REvil, DarkSide highlight surge in Q2 ransomware attacks: report

Dive Brief:

The REvil/Sodinokibi and DarkSide families saw a surge in activity during the second quarter, with REvil/Sodinokibi dominating activity during the quarter, accounting for 73% of ransomware detections, according to a report released overnight by McAfee Enterprise. REvil was linked to the ransomware attacks at leading beef and poultry supplier JBS USA after Memorial Day, as well as the Independence Day weekend attack on IT platform Kaseya. DarkSide was linked to the Colonial Pipeline attack in early May.
Government agencies were the most targeted sector by ransomware families during the quarter, followed by telecom, energy and media and communications, according to the report. In overall cyber threat activity, reported incidents against the public sector grew 64%, followed by a 60% increase against the entertainment business.
The financial services sector saw the most activity in terms of cloud threats. Financial services was targeted in 50% of the top 10 cloud incidents, according to the report. Cloud incidents targeting organizations in the U.S. accounted for 52% of all incidents. Movement to cloud-based security is still an important shift as companies and other organizations transform the workplace in response to the ongoing COVID-19 pandemic.

Dive Insight:

The spike in ransomware activity during the quarter, as well as the brazen nature of the attacks on critical infrastructure targets, led to a great deal of movement among the major ransomware families, according to McAfee Enterprise researchers.

Two of the top underground forums, XSS and Exploit, announced bans on accepting ransomware advertising. The forums had historically provided a lucrative safe haven for many ransomware groups, trading in stealer logs, crypter services and other resources, according to the report. Researchers say the bans were likely enacted to prevent the forums from being shut down permanently.

"Now the RaaS groups no longer have a third-party platform on which to actively recruit, show their seniority, offer escrow and have their binaries tested by moderators or settle disputes," John Fokker, principal engineer and head of cyber investigations for McAfee Enterprise Advanced Threat Research.

The DarkSide organization temporarily vanished amid increased pressure from law enforcement and U.S. government pressure against international ransomware groups.
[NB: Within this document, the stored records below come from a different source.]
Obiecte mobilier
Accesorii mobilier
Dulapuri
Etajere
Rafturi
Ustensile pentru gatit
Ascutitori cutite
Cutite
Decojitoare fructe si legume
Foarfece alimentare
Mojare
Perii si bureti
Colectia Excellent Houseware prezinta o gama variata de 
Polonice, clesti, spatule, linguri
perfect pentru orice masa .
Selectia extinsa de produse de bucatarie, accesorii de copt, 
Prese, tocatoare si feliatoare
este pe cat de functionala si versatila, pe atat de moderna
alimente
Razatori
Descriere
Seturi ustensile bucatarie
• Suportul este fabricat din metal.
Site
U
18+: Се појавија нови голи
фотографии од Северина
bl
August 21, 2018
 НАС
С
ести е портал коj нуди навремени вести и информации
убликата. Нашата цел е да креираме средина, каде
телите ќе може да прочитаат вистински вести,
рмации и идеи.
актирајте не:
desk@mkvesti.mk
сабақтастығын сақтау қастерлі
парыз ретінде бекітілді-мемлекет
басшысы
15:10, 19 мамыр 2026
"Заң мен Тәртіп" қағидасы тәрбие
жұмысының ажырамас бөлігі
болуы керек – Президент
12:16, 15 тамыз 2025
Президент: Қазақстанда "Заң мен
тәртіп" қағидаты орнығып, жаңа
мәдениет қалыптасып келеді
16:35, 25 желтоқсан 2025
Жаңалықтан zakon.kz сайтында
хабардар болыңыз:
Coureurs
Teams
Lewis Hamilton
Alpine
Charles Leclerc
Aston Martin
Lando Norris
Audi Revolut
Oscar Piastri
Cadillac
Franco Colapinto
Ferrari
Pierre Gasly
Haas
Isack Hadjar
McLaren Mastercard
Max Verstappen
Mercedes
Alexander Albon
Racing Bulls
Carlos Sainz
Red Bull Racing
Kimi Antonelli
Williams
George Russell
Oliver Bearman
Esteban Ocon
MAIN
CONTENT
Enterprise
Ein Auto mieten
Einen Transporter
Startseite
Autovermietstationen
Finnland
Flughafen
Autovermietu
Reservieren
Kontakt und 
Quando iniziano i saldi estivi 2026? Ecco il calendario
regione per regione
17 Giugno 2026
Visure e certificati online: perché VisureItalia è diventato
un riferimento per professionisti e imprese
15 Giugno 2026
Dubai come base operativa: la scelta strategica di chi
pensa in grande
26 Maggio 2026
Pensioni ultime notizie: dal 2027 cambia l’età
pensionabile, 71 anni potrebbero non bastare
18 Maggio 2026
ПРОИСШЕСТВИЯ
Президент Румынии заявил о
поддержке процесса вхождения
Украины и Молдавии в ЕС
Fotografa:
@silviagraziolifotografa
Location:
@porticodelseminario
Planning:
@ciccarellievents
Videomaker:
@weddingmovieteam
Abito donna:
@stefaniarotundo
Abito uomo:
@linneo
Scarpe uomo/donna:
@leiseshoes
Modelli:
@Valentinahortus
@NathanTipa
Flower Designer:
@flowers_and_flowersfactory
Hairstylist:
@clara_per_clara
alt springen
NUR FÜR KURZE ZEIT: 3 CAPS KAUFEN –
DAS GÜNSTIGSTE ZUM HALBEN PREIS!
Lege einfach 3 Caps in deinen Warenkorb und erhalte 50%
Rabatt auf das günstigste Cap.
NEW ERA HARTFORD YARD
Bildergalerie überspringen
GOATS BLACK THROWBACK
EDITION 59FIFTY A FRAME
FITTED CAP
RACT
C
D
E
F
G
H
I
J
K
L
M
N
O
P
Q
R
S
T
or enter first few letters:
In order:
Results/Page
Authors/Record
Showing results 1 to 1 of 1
The U.S. Department of Justice retrieved about $2.3 million of the reported $4.4 million in ransom that Colonial Pipeline paid to DarkSide after the initial attack.

McAfee Enterprise officials agreed the sudden appearance of BlackMatter group was a bit more than coincidence.

"After shutting down the Colonial Pipeline, DarkSide created the appearance of walking away after attracting government scrutiny, thinking we would miss the (alleged) connection to BlackMatter," Raj Samani, chief scientist at McAfee Enterprises wrote in a new blogpost.

BlackMatter, which emerged in July, was linked to a new attack against a farm cooperative in Iowa during late September. Federal officials have recently warned of threats against agricultural and food industry targets.

Researchers also noted the emergence of LockBit 2.0, which is an updated version of LockBit ransomware that emerged in 2020. LockBit 2.0 accesses systems using remote desktop protocol and automatically encrypts data across the domain in preparation for exfiltrating information.